Para guitarristas de metal com guitarras de 7 cordas, veja nosso guia das melhores guitarras de 7 cordas — a maioria já vem com captações adequadas para metal. E para qualquer guitarra, afine sempre com nosso afinador online antes de começar.

Perguntas frequentes

Vale a pena trocar as captações da minha guitarra?
Vale quando sua guitarra tem captações genéricas sem caráter (comum em instrumentos de entrada) e você já sabe exatamente que som está buscando. Não vale a pena se você está começando agora — aprenda primeiro com o que tem, ou se o problema real está no amplificador ou na técnica, não na captação.
Captação ativa gasta bateria mesmo com a guitarra guardada?
Sim, se o cabo ficar conectado no jack.
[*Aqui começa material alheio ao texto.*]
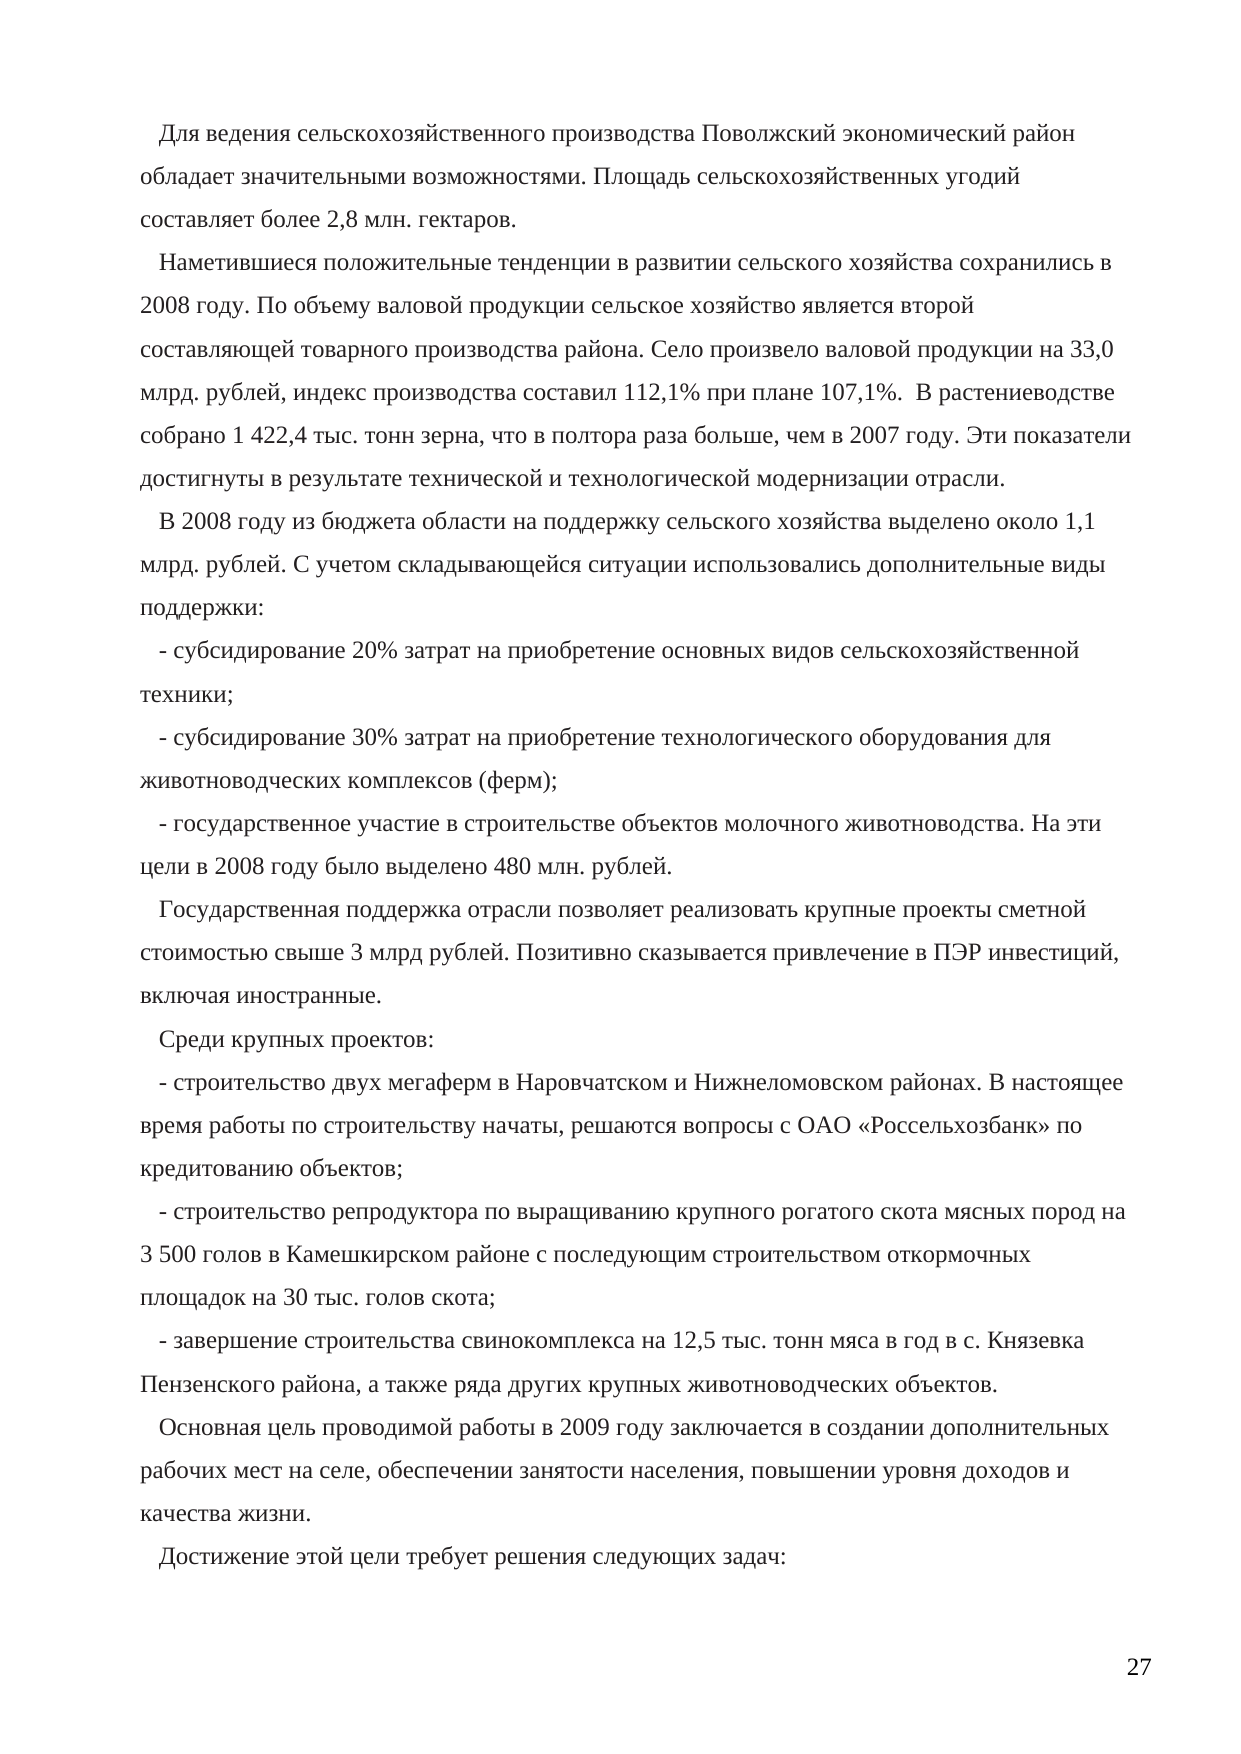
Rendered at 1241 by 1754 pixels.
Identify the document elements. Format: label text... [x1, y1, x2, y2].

text В 2008 году из бюджета области на поддержку сельского хозяйства выделено около 1,1 млрд. рублей. С учетом складывающейся ситуации использовались дополнительные виды поддержки: [140, 506, 1133, 621]
text - субсидирование 20% затрат на приобретение основных видов сельскохозяйственной техники; [140, 636, 1133, 707]
text - завершение строительства свинокомплекса на 12,5 тыс. тонн мяса в год в с. Князевка Пензенского района, а также ряда других крупных животноводческих объектов. [140, 1326, 1133, 1397]
text Основная цель проводимой работы в 2009 году заключается в создании дополнительных рабочих мест на селе, обеспечении занятости населения, повышении уровня доходов и качества жизни. [140, 1412, 1133, 1527]
text Для ведения сельскохозяйственного производства Поволжский экономический район обладает значительными возможностями. Площадь сельскохозяйственных угодий составляет более 2,8 млн. гектаров. [140, 118, 1133, 233]
text - субсидирование 30% затрат на приобретение технологического оборудования для животноводческих комплексов (ферм); [140, 722, 1133, 794]
text Наметившиеся положительные тенденции в развитии сельского хозяйства сохранились в 2008 году. По объему валовой продукции сельское хозяйство является второй составляющей товарного производства района. Село произвело валовой продукции на 33,0 млрд. рублей, индекс производства составил 112,1% при плане 107,1%. В растениеводстве собрано 1 422,4 тыс. тонн зерна, что в полтора раза больше, чем в 2007 году. Эти показатели достигнуты в результате технической и технологической модернизации отрасли. [140, 247, 1133, 492]
text Среди крупных проектов: [140, 1024, 1133, 1052]
text - строительство репродуктора по выращиванию крупного рогатого скота мясных пород на 3 500 голов в Камешкирском районе с последующим строительством откормочных площадок на 30 тыс. голов скота; [140, 1196, 1133, 1311]
text Достижение этой цели требует решения следующих задач: [140, 1541, 1133, 1570]
text - государственное участие в строительстве объектов молочного животноводства. На эти цели в 2008 году было выделено 480 млн. рублей. [140, 808, 1133, 880]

A maioria das captações ativas usa um jack "stereo" que só fecha o circuito da bateria quando o plugue está inserido — por isso a regra é sempre desconectar o cabo quando a guitarra vai ficar guardada, mesmo por um dia.
Como sei que a bateria da captação ativa está acabando?
O sinal perde força e clareza de forma perceptível — fica mais fraco e abafado antes de sumir completamente. Troque a bateria de 9V preventivamente a cada 6–12 meses de uso regular, ou assim que notar queda de volume.
Dá para trocar de captação ativa para passiva na mesma guitarra?
Sim, mas geralmente exige trocar a eletrônica interna também — captações ativas usam potenciômetros de valor diferente (25k) das passivas (250k ou 500k), além do compartimento de bateria que fica sem uso. Um luthier resolve isso numa única visita.
Quanto custa trocar as captações de uma guitarra?
A instalação profissional custa R$ 80–150 em qualquer luthier. As captações em si variam de R$ 300 (Seymour Duncan básico) a R$ 900+ (EMG, Fishman Fluence), dependendo da marca e do modelo escolhido.